It hasn’t been an amazing start to the month for stocks.
The market is kicking off September in the red, with the Dow dropping more than 500 points on Monday as investors cashed in some of their recent gains and fretted over the impact of President Donald Trump’s tariffs.
But that would be considered par for the course for the stock market, which has historically struggled during the month of September — commonly referred to as the market’s weakest month of the year.
Historically, the S&P 500 has shed an average 0.7% over the month of September for the last 75 years. In months when the benchmark index lost, the average drawdown for the month was 3.8%, according to an analysis from LPL Financial.
But that isn’t to say there isn’t room for investors to get into or stay in the market, so long as they’re willing to stomach some volatility.
“Seasonal data represents the typical climate for stocks but not the weather,” Adam Turnquist, chief technical strategist at LPL financial, wrote in a recent client note. “And currently, the weather for the S&P 500 is filled with blue skies and record highs. When accounting for momentum and trend, which we believe is much-needed context, September doesn’t look so bad.”
Here are four ways traders should be looking at the month ahead, according to the combined recommendations from seven investing pros:
1. Buy any dip
A stock sell-off this month could be your friend, if you’re willing to look at the decline as a buy-the-dip opportunity.
In a note to clients on Tuesday, strategists at Morgan Stanley said they remained “buyers of dips should they come” in the coming months, despite weak seasonal trends for stocks. That’s partly because the bank doubts the market has fully priced in the bullish impact of the Fed’s expected rate cuts, with central bankers most likely teeing up a 25-basis-point cut at the end of the month, according to the CME FedWatch tool.
“We push back on the idea that rate cuts are already priced as equity returns tend to be strong during rate cutting cycles, and rate-sensitive areas like small caps are barely off the relative lows,” a team led by Mike Wilson, Morgan Stanley’s chief US equity strategist, wrote.
Other forecasters on Wall Street have also expressed faith in the market’s long-running upward trend.

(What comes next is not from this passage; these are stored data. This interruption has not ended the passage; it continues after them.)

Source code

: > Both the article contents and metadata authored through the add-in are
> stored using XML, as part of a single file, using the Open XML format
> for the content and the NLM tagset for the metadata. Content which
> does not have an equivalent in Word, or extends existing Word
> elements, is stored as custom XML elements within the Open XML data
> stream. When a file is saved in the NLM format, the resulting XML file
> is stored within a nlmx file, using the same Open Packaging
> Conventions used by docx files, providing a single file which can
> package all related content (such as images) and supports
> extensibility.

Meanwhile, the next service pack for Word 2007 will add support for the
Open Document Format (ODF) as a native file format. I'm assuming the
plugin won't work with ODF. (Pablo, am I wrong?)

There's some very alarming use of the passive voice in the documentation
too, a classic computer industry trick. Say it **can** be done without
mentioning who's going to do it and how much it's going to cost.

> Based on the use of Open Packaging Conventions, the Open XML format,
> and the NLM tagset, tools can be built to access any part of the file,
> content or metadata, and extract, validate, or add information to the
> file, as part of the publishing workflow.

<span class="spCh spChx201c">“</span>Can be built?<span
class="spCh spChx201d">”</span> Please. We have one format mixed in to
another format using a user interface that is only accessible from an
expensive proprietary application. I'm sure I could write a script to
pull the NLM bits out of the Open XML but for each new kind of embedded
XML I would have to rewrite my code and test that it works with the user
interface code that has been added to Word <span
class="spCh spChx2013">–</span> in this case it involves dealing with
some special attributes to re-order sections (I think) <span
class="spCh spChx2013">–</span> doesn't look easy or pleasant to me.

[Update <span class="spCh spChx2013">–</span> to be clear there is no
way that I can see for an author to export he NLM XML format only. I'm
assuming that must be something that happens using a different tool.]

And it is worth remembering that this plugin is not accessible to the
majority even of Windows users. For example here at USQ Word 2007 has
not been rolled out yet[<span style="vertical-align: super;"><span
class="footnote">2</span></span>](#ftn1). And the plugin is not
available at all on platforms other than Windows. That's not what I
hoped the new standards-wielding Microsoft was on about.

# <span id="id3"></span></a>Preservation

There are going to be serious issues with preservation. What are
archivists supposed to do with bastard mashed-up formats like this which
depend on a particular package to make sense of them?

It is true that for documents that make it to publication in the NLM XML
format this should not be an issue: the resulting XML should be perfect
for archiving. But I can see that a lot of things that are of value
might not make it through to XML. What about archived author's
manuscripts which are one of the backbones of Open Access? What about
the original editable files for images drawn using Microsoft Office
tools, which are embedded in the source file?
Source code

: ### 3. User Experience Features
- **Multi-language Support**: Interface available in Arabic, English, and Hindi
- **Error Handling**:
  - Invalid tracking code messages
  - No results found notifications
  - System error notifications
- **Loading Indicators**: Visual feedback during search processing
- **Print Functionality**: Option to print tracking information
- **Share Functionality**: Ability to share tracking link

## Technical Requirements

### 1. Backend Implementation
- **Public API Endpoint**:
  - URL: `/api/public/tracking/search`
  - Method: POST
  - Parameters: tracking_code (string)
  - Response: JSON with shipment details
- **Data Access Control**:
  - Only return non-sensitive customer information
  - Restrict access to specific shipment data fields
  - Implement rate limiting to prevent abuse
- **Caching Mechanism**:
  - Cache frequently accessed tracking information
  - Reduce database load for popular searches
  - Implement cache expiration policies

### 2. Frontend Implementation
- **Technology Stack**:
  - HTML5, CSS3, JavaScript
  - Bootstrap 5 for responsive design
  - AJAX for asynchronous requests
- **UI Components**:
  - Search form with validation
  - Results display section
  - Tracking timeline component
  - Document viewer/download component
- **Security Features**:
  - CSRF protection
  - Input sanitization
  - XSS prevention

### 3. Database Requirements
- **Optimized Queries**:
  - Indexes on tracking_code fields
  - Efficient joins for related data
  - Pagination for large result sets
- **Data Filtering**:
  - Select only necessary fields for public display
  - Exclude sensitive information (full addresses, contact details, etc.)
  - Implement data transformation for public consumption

Speaking to CNBC on Tuesday, Wharton economist Jeremy Siegel said he believed the bull market still had further to go, pointing to incoming Fed rate cuts, strong corporate earnings, and historically normal valuations in the S&P 500 when excluding the Magnificent Seven companies.
“September being historically really the worst month of the year. Listen, you know, certainly we could have a pullback,” he said. “I still think the bull trends are intact.”
2. Diversify into bonds
Now could also be a good time for investors to diversify their portfolio in the bond market, strategists at Société Générale wrote in a note last week.
The European bank pointed to a thinning gap between the performance of equities and bonds in recent months. A separate analysis from Apollo Global Management found that investment grade corporate bonds and short-term US Treasurys had been outperforming expected returns in the S&P 500 in recent years, based on the index’s forward earnings.
“Diversification into bonds is becoming beneficial again, especially in the US,” SocGen wrote.
In its latest weekly commentary, BlackRock also said it had a strategic, five-year call on bonds.
“We are overweight short-term inflation-linked bonds as US tariffs could push up inflation,” strategists wrote in a note last month.
“The bottom line is that fixed income remains more attractive than the implied yield levels in public equity markets at the moment,” Torsten Sløk, Apollo’s chief economist, wrote last week.
3. Buy housing stocks
Stephanie Link, the chief investment strategist at Hightower Advisors, said she liked areas of the market that were considered to be less expensive compared to the broader S&P 500 index. Speaking to CNBC on Tuesday, she highlighted housing in particular, given that activity in the sector is showing some signs of ramping up.
Existing home sales in the US crept up 2% on a seasonally adjusted year-over-year basis in July, thanks partly to the small improvement in housing affordability, the National Association of Realtors said.
Housing stocks have also tended to do well at a time when earnings across the broader market have struggled, Link noted.
“I am a big housing bull. I think that we’re just starting to see a recovery in housing,” she said.
“We have maybe a rocky six weeks. So I think you take advantage of that,” she added of the broader seasonal weakness in markets. “I think the fourth quarter is going to be very strong. And so I think you want to be buying some of the volatility.”
4. Focus on large-cap names
Ryan Detrick, the chief market strategist at Carson Group, said he was favoring the market’s leading large-cap names as stocks head into their historical period of weakness. That’s because there’s potential for inflation to climb higher, which means the Fed may cut rates less than markets currently expect.
Anticipated rate cuts are a major reason why small and mid-cap stocks have rallied in recent weeks.
“What does that mean? Well, I stick with who brought you to the dance. Those large caps,” he told CNBC last week, adding that he also had exposure to areas like industrials and financials. “We’re not overweight small- and mid-caps here.”
“You look at the kind of leadership, I love it. What’s even lagging, like even more,” he added, pointing to large-cap laggards in areas like consumer staples and consumer discretionary.
Stocks also had strong momentum heading out of August, which is a positive sign for equities even amid seasonal weakness, Detrick said. At the end of the second-to-last week of the month, 90% of stocks traded on the New York Stock Exchange were in the green. That’s an extremely rare occurrence in financial markets, with only 12 instances of that happening since 1980, he said.
“So even if we have a little seasonal weakness, after a 30% rally, I think it’s going to be contained,” Detrick said of any coming pullback.